Right now I'm sitting on the overstuffed leather couch in my living room. It was a housewarming gift from my good friend B when I first moved into this apartment in September of 2010. It's also my bed. Bunny has the bed in the bedroom, and (mostly) the room itself; she's with me about half the week, and spends the rest of her time with her mom a few blocks away.
Against the opposite wall sits my Oxford English Dictionary across the tops of two small bookcases (the volumes are too tall to fit on the lower shelves), and on the other side of the TV are my Encyclopaedia Britannica and the rest of my books. The Britannica is the 1973 edition, which my family proudly purchased new when I was in grade school. I still use it - and the much newer OED - regularly.
The vintage clock I inherited from my parents still sits atop my tall bookcase. It's silent now just because I needed a break from the ticking and the chimes - I'm very fond of the clock but it is quite loud, and silence is a rare and precious commodity for me. Plus, I sleep in the same room with it, and I need my sleep.
The smells from my kitchen are frozen enchiladas, canned tuna, pasta, and burner spill, but mostly burner spill. At least the place is somewhat clean - last week I broke down and shelled out for a housecleaning service. It was well worth it - unless you're an especially zealous housekeeper, there's always going to be that stain you keep overlooking. And after it's been there long enough, you don't see it anymore.
TNG just stopped by to collect his allowance and say hi. I'm taking him to see 'The Hobbit' tomorrow. He's now 17 years old - how did that happen? - and while I haven't seen as much of him as I would have liked, I'm pleased with the young man that he is becoming.
In just over a month, I'll be turning 50. It's now The Twenty-First Century; it is The Future. I am reminded of that magnificent passage from 'Doorways in the Sand' by Roger Zelazny:
"Back where I left them so many years ago," he went on. "I've a very peculiar feeling now-the thing I set out to analyze tonight. Did you ever look back at some moment in your past and have it suddenly grow so vivid that all the intervening years seemed brief, dreamlike, impersonal-the motions of a May afternoon surrendered to routine?"
"No," I said.
"One day, when you do, remember-the cognac," he said, and he took another sip and passed me the bottle. I had some more and returned it to him.

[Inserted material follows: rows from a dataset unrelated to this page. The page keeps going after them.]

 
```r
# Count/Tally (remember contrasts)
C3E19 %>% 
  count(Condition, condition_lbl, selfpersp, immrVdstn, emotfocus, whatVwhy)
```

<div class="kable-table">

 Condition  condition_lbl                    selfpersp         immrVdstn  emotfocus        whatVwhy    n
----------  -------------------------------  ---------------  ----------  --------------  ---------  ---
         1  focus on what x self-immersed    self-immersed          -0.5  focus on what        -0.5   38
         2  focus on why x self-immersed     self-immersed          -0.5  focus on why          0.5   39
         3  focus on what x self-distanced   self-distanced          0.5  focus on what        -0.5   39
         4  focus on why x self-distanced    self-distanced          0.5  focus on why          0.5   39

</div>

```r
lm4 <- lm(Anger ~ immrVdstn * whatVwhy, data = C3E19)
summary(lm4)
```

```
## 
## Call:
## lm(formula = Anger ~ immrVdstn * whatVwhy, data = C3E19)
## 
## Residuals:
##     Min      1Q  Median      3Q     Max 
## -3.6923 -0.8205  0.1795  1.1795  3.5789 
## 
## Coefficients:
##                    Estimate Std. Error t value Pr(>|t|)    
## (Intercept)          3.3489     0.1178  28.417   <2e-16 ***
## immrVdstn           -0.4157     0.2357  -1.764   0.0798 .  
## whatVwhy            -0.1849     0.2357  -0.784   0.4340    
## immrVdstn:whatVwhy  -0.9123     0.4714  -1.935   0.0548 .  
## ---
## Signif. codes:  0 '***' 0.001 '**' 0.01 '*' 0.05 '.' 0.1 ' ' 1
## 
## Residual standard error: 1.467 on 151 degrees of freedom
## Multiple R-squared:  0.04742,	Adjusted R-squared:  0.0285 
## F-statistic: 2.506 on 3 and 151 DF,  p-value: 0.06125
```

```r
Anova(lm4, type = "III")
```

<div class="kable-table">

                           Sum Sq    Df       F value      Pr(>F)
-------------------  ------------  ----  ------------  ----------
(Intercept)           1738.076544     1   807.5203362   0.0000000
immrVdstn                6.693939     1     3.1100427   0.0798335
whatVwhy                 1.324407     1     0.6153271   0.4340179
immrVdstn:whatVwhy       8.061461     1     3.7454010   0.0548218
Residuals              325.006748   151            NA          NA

"They did actually creep, though, those thousands of days. Petty pace, and all that," he continued. "I know this intellectually, though something else is currently denying it. I am aware of it particularly, because I am especially conscious of the difference between that earlier time and this present. It was a cumulative thing, the change. Space travel, cities under the sea, the advances in medicine-even our first contact with the aliens-all of these things occurred at different times and everything else seemed unchanged when they did. Petty pace. Life pretty much the same but for this one new thing. Then another, at another time. Then another. No massive revolution. An incremental process is what it was. Then suddenly a man is ready to retire, and this gives rise to reflection. He looks back, back to Cambridge, where a young man is climbing a building. He sees those stars. He feels the texture of that roof. Everything that follows is a blur, a kaleidoscopic monochrome. He is here and he is there. Everything else is unreal. But they are two different worlds, Fred-two completely different worlds-and he didn't really see it happen, never actually caught either one in the act of going or coming. And that is the feeling that accompanies me tonight."
"Is it a good feeling or a bad one?" I said.
"I don't really know. I haven't worked up an emotion to go with it yet."
And that's the kind of mood I'm in tonight.
For those who are celebrating, merry Christmas. For the rest, happy Chinese food day.